(Dataset items)

★ ★ ★ ★

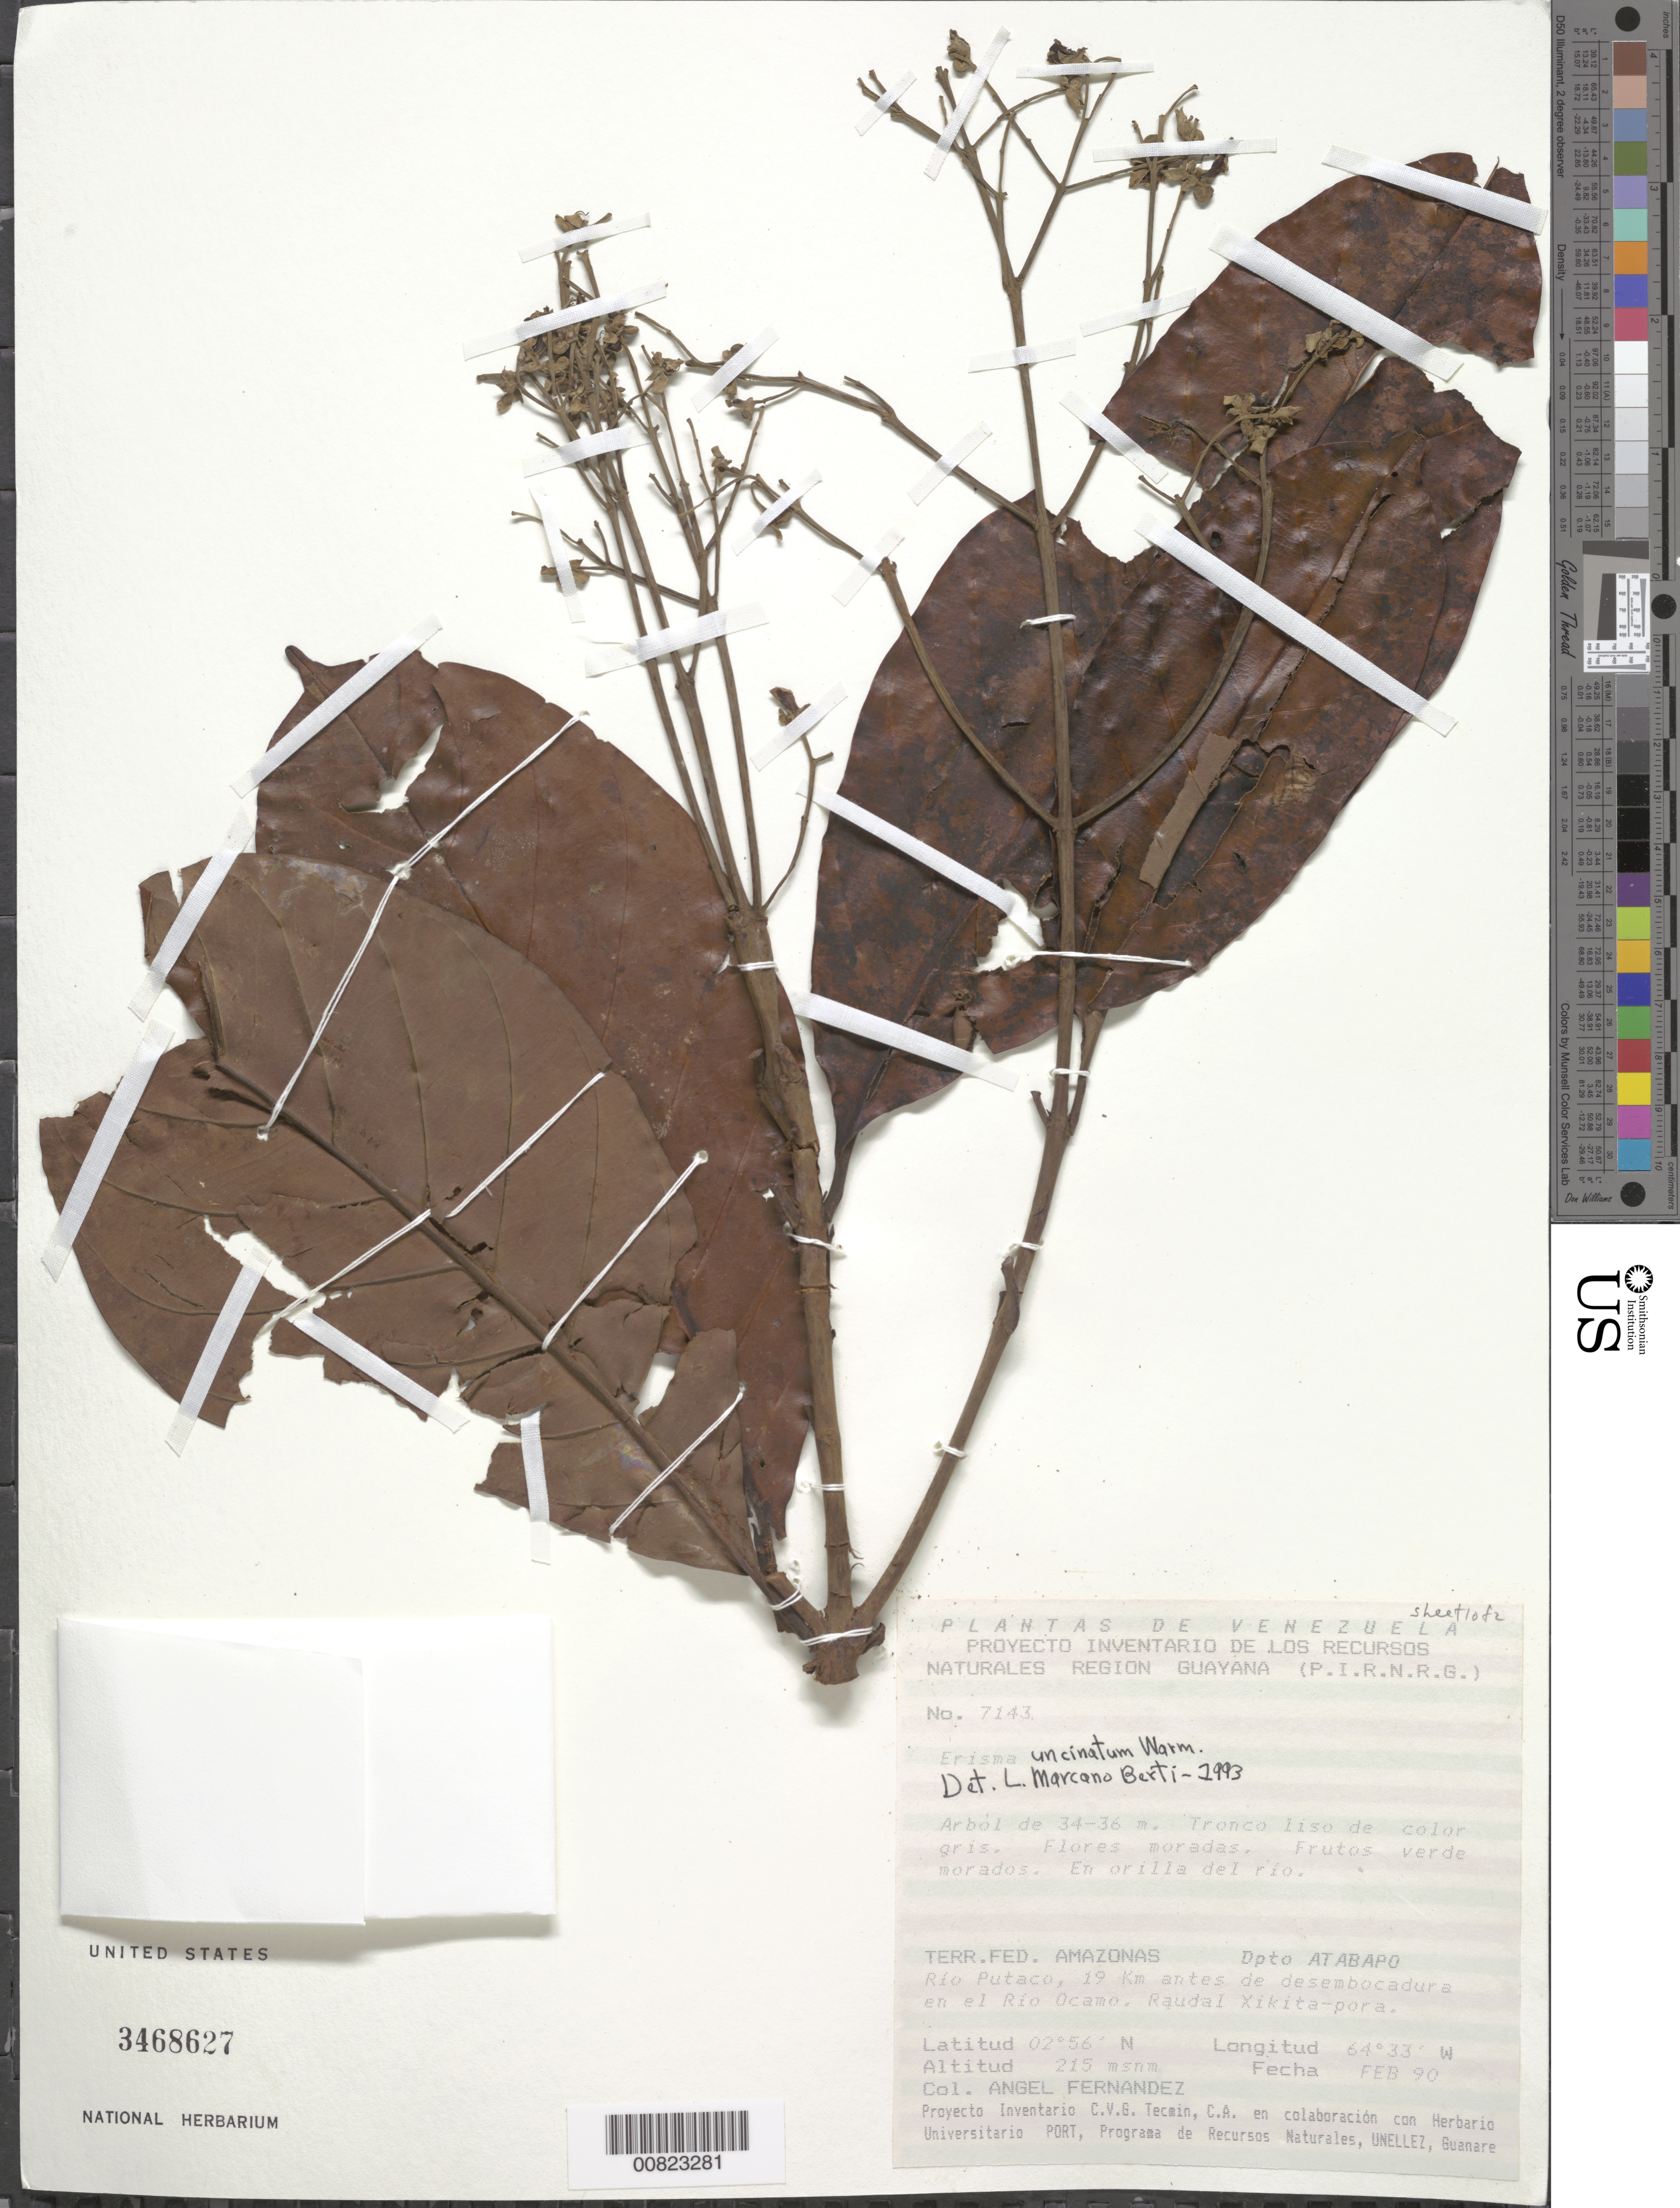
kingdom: Plantae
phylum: Tracheophyta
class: Magnoliopsida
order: Myrtales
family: Vochysiaceae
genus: Erisma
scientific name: Erisma uncinatum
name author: Warm.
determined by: Marcano-Berti, L.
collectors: A. Fernández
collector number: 7143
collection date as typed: Feb-90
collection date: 1990-02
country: Venezuela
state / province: Amazonas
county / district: Atabapo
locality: Río Putaco, 19 km antes de desembocadura en el Río Ocamo, Raudal Xikita-pora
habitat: Antes de desembocadura en el rio; orilla del rio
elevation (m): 215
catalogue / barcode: US 3468627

★ ★ ★ ★

• [Set problem]: Please count the lines in the data above that contain the string "collection". Reply with the number alone.

• [Written response]: 2